Thirteen of them described limitations on who should submit. Some of those were limited to people from a particular city, region or state, others were limited by gender or by publication experience or by the length of the work to be submitted. The most interesting limitation was stated by the Leeway Foundation of Philadelphia which indicated that grants are given “to women and transsexual, transgender, genderqueer, and Two-Spirit poets, fiction writers, and creative nonfiction writers in the Philadelphia area who need financial assistance to work on a project involving art and social change.”

Most of the 42 are located in the USA, with two from England and one from Ireland.
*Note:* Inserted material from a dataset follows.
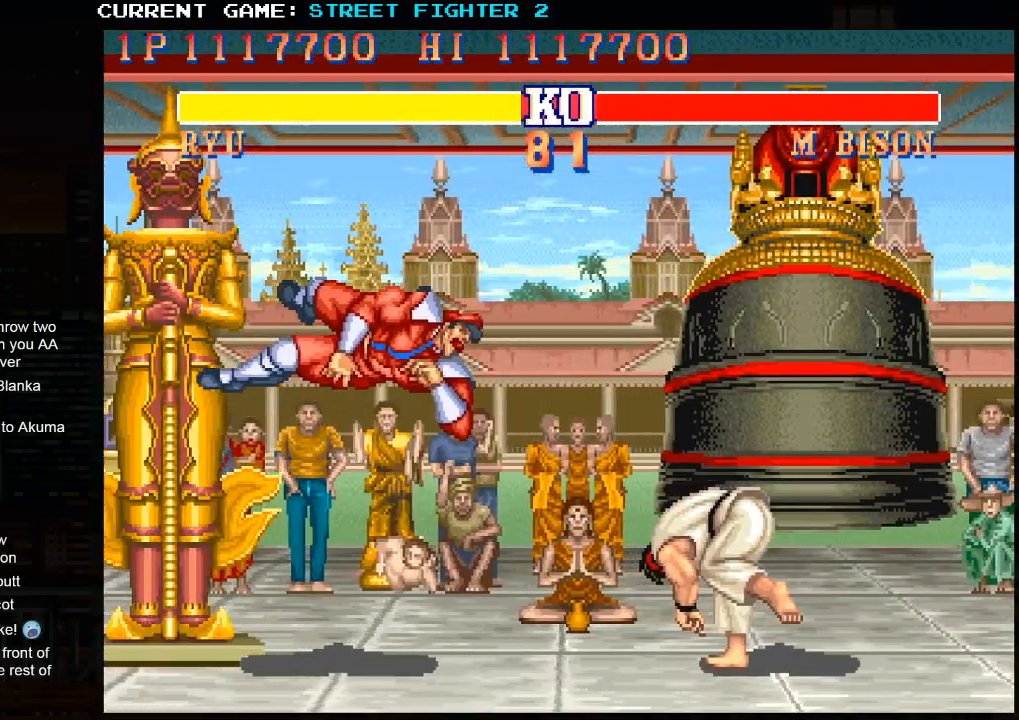
Gameplay with a controller (arcade stick); each line is a JSON object with the inputs held at the frame after it. "events" lists button and stick changes between this image and that frame as [ms after this image, input, new state], when the widget could be followed in between. Not read: HP L3 LP MP R3.
{"buttons": ["SQUARE", "TRIANGLE", "R1"], "left_stick": "center", "events": []}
According to the policy of the magazine, “We list only prizes of $1,000 or more, prizes of less than $1,000 that charge no entry fee, and prestigious nonmonetary awards.” I found that entry fees ranged from “0” to $25.00, and that prizes ranged from $500 to $40,000, with most of them around $1,000.

Some of the summaries call for chapbooks or collections of poems or short stories, rather than single entries. One of them offers an all-expense-paid trip to several colleges in Michigan, “each of which pays an honorarium of at least $500, to give readings, meet with students, and lead discussions and classes.”

I’m looking for places to send a 6,147-word short story, which is longer than most places are looking for, so with all the limitations taken into consideration, of the 42 summaries I found, there were only three for which my submission would be appropriate. Most of those asking for short stories want no more than 3000 words. Looks like my story just forgot to tell me when to quit!

1 comment:

monjon said...

Interesting research, Dave. I wish we had some way of knowing how many submissions were made in each category.
I feel your pain. I find further condensing a short story to be very difficult.